> _Task description_: Search the data for "Công" and copy every matching line.

> _Given data_:
--

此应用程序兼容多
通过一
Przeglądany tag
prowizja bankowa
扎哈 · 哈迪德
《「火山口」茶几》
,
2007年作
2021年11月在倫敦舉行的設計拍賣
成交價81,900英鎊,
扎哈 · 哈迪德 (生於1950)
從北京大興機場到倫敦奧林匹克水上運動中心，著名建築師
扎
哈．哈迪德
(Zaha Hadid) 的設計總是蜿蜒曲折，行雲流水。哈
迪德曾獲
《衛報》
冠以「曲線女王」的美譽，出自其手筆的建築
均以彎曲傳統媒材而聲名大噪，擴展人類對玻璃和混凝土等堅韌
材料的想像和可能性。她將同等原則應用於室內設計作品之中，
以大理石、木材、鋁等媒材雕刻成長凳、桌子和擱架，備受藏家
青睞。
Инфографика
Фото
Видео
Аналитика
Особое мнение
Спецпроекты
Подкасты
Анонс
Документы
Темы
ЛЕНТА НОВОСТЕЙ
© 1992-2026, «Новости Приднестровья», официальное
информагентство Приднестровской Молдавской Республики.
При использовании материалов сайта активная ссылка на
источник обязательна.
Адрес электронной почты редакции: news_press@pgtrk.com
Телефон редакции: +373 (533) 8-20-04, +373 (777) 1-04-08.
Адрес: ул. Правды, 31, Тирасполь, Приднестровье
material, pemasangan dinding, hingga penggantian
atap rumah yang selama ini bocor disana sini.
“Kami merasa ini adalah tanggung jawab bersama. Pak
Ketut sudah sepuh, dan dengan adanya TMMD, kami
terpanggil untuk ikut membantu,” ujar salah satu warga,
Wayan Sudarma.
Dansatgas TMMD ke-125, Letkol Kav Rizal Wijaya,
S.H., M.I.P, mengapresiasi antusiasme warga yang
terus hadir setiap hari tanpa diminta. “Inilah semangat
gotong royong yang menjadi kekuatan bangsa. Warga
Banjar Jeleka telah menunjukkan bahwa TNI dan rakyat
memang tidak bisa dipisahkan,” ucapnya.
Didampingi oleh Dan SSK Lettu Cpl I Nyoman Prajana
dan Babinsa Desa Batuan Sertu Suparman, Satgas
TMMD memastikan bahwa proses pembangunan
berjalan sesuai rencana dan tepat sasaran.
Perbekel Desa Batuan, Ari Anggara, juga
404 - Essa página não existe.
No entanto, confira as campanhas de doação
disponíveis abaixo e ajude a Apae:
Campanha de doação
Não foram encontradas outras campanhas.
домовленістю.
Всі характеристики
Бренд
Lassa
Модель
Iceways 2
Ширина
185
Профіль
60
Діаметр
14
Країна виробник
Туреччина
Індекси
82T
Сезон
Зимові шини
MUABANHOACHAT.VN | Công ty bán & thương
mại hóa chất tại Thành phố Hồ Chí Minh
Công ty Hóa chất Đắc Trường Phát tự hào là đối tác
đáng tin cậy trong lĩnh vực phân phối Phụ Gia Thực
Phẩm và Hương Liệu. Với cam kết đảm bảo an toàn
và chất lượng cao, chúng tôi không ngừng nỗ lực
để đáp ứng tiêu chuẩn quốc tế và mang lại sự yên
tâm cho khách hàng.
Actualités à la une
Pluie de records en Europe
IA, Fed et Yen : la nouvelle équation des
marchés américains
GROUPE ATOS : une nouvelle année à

--

> _Reply_:
MUABANHOACHAT.VN | Công ty bán & thương
Công ty Hóa chất Đắc Trường Phát tự hào là đối tác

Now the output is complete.